WTO Chief Roberto Azevedo (right) with the Indian Commerce Minister Anand Sharma in New Delhi on Oct 7, 2013
Knowing that India's defiance of the WTO rules on food stocking can derail the outcome of the forthcoming WTO Ministerial to be held at Bali in the first week of December, the visiting WTO Chief Roberto Azevedo asked India to consider 'Peace Clause' as an option to protect subsidies under the proposed National Food Security Act. "Food Security is a squarable circle. The line between price support and food security is very flimsy and not easily drawn. It is going to be a complex task," he said in New Delhi on Oct 7.
Now it is the next sentence that is more worrisome: "What we have agreed in Geneva is we are going to be working on a Peace Clause .. which allows negotiators to find a more permanent solution for the long term. He was addressing the Confederation of Indian Industry (CII). The Indian Express (Oct 8, 2013) says: Negotiations for a deal at the Bali meet are struck over the tenure of an interim resolution on the demand by G-33 developing countries on food security. While the G-33 is demanding the tenure of the peace clause to be 10 years, developed countries such as US are ready to accept only a 2-3 year period. (See this report: WTO Chief seeks support for Bali ministerial meet. http://www.indianexpress.com/
The Peace Clause provided exemption for those countries who used export subsidies for agriculture beyond the permissible limit. These countries could not be challenged before the dispute panel during the 'Peace Clause' period. It expired in 2003.
The compromise that India is therefore willing to exercise to ensure that the Bali negotiations proceeds ahead without any hiccup will now bring millions of hungry on the chopping block. It also threatens the livelihood security of millions of small farmers who receive an assured minimum support price for their crop produce. Already, as per WTO calculations, growers in India are getting 24 per cent more minimum support price for paddy crop since the base period of 1986-88. As per the de-minimis criteria, Article 6.4 (b) of the Agreement on Agriculture provides for total support not to exceed 10 per cent of the total value of production for most developing members (except for China, where it is 8.5 per cent as part of its accession commitments).

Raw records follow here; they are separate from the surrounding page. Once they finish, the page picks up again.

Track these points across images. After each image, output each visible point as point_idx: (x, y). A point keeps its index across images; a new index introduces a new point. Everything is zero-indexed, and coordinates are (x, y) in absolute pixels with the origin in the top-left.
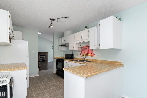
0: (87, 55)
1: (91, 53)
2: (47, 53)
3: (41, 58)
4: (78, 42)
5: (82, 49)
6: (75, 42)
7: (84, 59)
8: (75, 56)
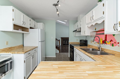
0: (104, 42)
1: (111, 41)
2: (68, 38)
3: (66, 42)
4: (90, 25)
5: (97, 34)
6: (86, 26)
7: (99, 48)
8: (89, 43)
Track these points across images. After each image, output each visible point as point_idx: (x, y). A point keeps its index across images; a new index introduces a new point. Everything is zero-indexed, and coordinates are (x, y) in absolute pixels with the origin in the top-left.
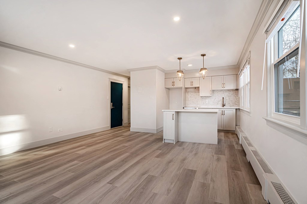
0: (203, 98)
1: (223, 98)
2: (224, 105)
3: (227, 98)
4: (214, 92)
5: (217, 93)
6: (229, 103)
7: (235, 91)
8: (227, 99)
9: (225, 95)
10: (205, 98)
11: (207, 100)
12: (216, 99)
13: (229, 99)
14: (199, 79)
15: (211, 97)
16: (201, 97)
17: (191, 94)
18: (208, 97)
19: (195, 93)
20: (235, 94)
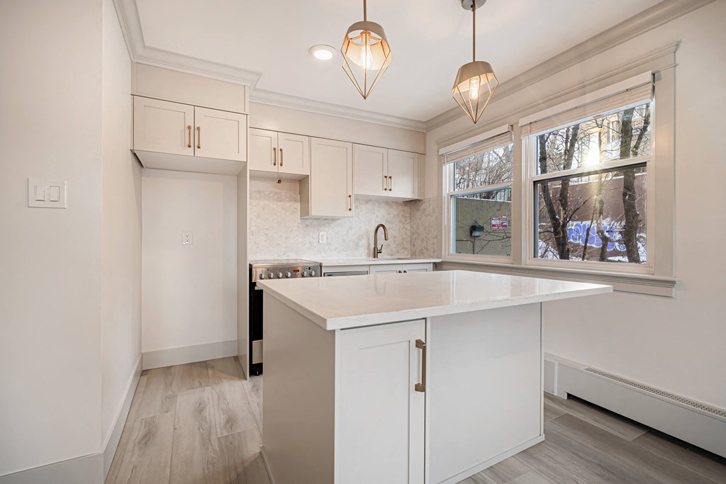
0: (308, 223)
10: (315, 222)
11: (324, 234)
14: (309, 144)
15: (337, 223)
16: (304, 219)
18: (326, 219)
19: (279, 203)
20: (403, 216)
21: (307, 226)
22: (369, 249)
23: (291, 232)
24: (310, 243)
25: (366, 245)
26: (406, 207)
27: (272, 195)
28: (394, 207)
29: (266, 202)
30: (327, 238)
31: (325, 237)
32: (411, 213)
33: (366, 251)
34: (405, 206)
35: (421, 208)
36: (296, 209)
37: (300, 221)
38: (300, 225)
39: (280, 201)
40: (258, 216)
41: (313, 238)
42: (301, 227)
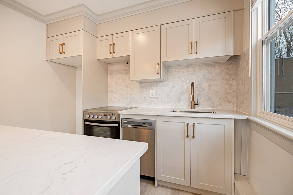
0: (143, 85)
1: (193, 83)
2: (194, 104)
3: (205, 85)
4: (171, 71)
5: (179, 71)
6: (210, 99)
7: (227, 66)
8: (203, 86)
9: (198, 76)
10: (148, 84)
11: (153, 92)
12: (174, 87)
13: (209, 86)
14: (130, 35)
15: (163, 84)
16: (141, 82)
17: (118, 76)
18: (155, 82)
19: (126, 75)
23: (133, 91)
24: (145, 98)
27: (123, 71)
28: (217, 67)
29: (120, 75)
30: (156, 94)
37: (138, 84)
38: (138, 87)
39: (127, 74)
40: (116, 83)
41: (146, 94)
42: (139, 88)
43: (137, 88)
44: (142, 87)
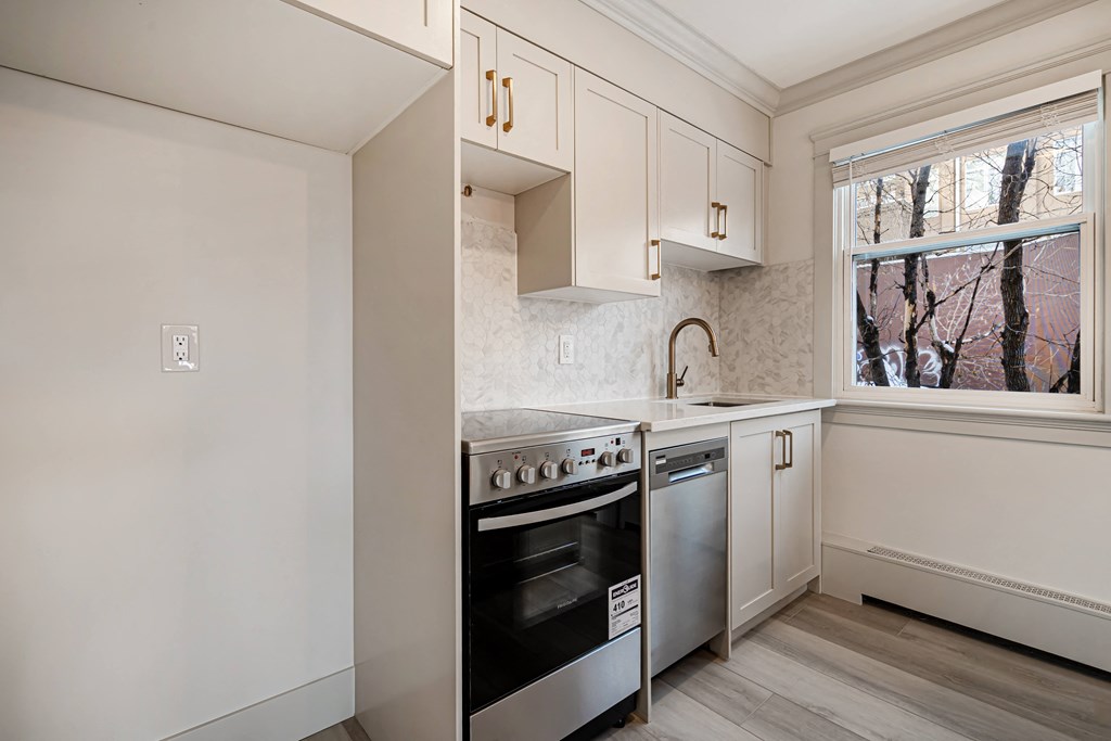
10: (551, 309)
11: (570, 341)
12: (621, 327)
18: (572, 302)
20: (708, 303)
21: (533, 318)
22: (653, 377)
23: (495, 333)
24: (541, 364)
25: (649, 369)
26: (713, 284)
30: (576, 352)
31: (571, 347)
32: (721, 298)
33: (649, 381)
34: (712, 281)
35: (758, 285)
36: (508, 271)
37: (516, 304)
38: (517, 316)
41: (547, 350)
42: (520, 320)
43: (513, 319)
44: (530, 320)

There was a proposal to increase this to 15 per cent (In Rev 1 of the draft modalities as mentioned in TN/AG/W/4/Rev.1) but somehow this got removed in the next revision of the draft modalities. Indian negotiators are saying that an increase in de-minimis criteria from 10 to 15 per cent could be the possible solution. But India is under tremendous pressure from US/EU to either do away with the commitments of ensuring food security to 67 per cent of the population or agree to a Peace Clause that allows the issue to be deferred by another 2-3 years. By that time, US would have managed to push through an agreement on trade facilitation that primarily benefits its own industry.
The best solution would be to change the reference year from 1986-88 to somewhere more closer, especially after 2007 when the world witnessed a global food crisis that resulted in food riots in 37 countries. Considering that between 1986-88 and 2013, the price of rice and wheat have increased by more than 300 per cent, and prices of inputs like fertilisers has risen by 480 per cent in the same period (World Bank commodity price data), the base period of 1986088 certainly has become outdated. Now this is where India needs to exert pressure rather than accepting the Peace Clause as a solution simply because it gives the ruling UPA Government an easy walkover before the 2014 elections.
Deferring the contentious issue is not a solution. India must stand up and resist developed countries pressure. After all, it is India's responsibility to feed its hungry population as well as the ensure livelihood security for its 600 million farmers. Even if Bali Ministerial fails, India cannot compromise the fate of 2/3rd of its population. The hungry in India cannot be traded at the altar of development.
Meanwhile, agricultural subsidies in the developed countries have risen from $ 350 billion in 1996 to $ 406 billion in 2011 (Read Martin Khor at http://www.globalissues.org/
India therefore need not worry about the future of WTO. Even economist Jagdish Bhagwati who has been a staunch supporter of a flawed trading regime, has finally acknowledged that "multilateral trading system is dead." He was speaking at New York on Sept 27. "The Doha Lite deal being attempted in Bali, is like a decaf and light coffee and we are trying to save the Doha Round, which is similar to the steps taken to save the Cancun Round on climate change issues."
Why should India therefore be making an effort to revive the dead horse by sacrificing its millions of hungry, including farmers and fishermen? Why can't it make instead an effort to find a better burial ground for what I have always called as the Wrong Trade Organisation??